Marc Rossignol (°1954, Namur; vit et travaille à Bruxelles) est un autre fieffé amateur de brouillage de pistes. Lors d'une performance aux allures de rituel, il récitera un poème (Le chant des âmes retrouvées) de François Cheng, tout en traçant (des deux mains) des lignes entrelacées inspirées d'un dessin sur le sable du peuple Tchokwe. Soit la respiration d'un poème et le jaillissement d'un tracé, pour raconter des histoires de morts et d'esprits qui reviennent. Soit une énigme combinatoire (de formes et de langages entremêlés) qui - comme les entrelacs complexes de Léonard ou de Durer - permet de saisir d'un coup d'œil l'énergie qui anime l'univers.
Sandra Caltagirone
Le chant des âmes retrouvées.
Performance d’une durée d’une dizaine de minutes.
Je dessine et récite un poème. Le dessin est un “sona”, une protoécriture tchokwé, angola, Ce sona est appellé “Kalunga” et représente un cimetière. Le texte est de François Cheng , rien de plus français que François, rien de plus chinois que Cheng. François Cheng est sur la frontière eurasiene. Vivre sur les fontières, tel est notre destin. Le poème s’intitule le chant des âmes retrouvées et conclut un roman intitulé “Quand reviennent les âmes errantes”
“Cet ouvrage à la fois court et profond tient du conte des mille et une nuits, de la tragédie grecque, du récit historique, de l’épopée fondatrice et de la fable philosophique. Le roman narre les histoires très personnelles de trois personnages: une femme serveuse d’auberge, un musicien et un “combattant”, une passion d’amitié et d’amour les unit, une folle passion qui finira tragiquement en un temps troublé. Le livre s’achève sur un poème lyrique et mystique où se confondent les trois voix de ces belles âmes que rien, même la mort, ne peut séparer. C’est ce poème que je récite et dessine.
Le dessin est un “sona” que je trace à deux mains. Les sonas consituent une protoécriture pratiquée par les tchokwés au cours des rites d’initiation, leur tracé était accompagné d’un récit. Observer le déroulement de ces tracés monolinéaires participait de leur lecture, (le mot sona désigne aujour d’hui l’écriture). Le patron du “Kalunga” présente deux axes de symétrie perpendiculaires et est monolinéaire. C’est un algorythme qui a aussi été inventé par les habitants du Vanuatu en Océanie. Ces dessins constituent un sujet de prédilection pour les ethnomathématiciens qui espérent par ceux-ci permettre aux étudiants africains de se réapproprier le discours mathématique.
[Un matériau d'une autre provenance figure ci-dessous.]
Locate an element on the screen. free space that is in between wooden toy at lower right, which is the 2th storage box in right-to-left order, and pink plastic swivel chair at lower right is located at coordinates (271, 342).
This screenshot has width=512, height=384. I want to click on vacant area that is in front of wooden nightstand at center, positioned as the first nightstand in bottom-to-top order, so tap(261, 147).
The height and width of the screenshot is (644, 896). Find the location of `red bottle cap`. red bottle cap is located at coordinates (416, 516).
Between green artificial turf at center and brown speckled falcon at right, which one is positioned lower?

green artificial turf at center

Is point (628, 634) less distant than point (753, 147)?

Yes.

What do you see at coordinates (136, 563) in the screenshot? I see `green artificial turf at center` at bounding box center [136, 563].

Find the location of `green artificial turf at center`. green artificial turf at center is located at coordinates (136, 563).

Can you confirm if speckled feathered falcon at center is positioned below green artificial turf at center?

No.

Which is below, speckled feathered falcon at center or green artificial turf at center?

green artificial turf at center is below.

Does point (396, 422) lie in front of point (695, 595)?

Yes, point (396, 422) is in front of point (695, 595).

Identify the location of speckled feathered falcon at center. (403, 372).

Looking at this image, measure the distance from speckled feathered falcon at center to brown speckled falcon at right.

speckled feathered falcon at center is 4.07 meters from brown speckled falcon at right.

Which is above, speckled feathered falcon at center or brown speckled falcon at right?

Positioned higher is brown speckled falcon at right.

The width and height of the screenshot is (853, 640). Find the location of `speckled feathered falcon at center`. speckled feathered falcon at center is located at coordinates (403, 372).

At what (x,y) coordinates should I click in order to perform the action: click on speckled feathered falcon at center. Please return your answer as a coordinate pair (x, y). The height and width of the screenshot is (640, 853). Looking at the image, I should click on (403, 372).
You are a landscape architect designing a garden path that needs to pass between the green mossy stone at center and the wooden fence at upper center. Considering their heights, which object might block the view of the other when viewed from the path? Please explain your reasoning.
“Ayant fortement senti l’Exotisme, tous les Exotismes, de l’Espace (races,sexes), du Temps (amour du pqassé)... et cela d’une façon d’abord toute ingénue, je me suis demandé quel était l’élément commun de ces belles sensations et j’ai cru voir, que j’étais apte à flairer en tout le Divers...” ( Victor Segalen dans “Essai sur l’exotisme.)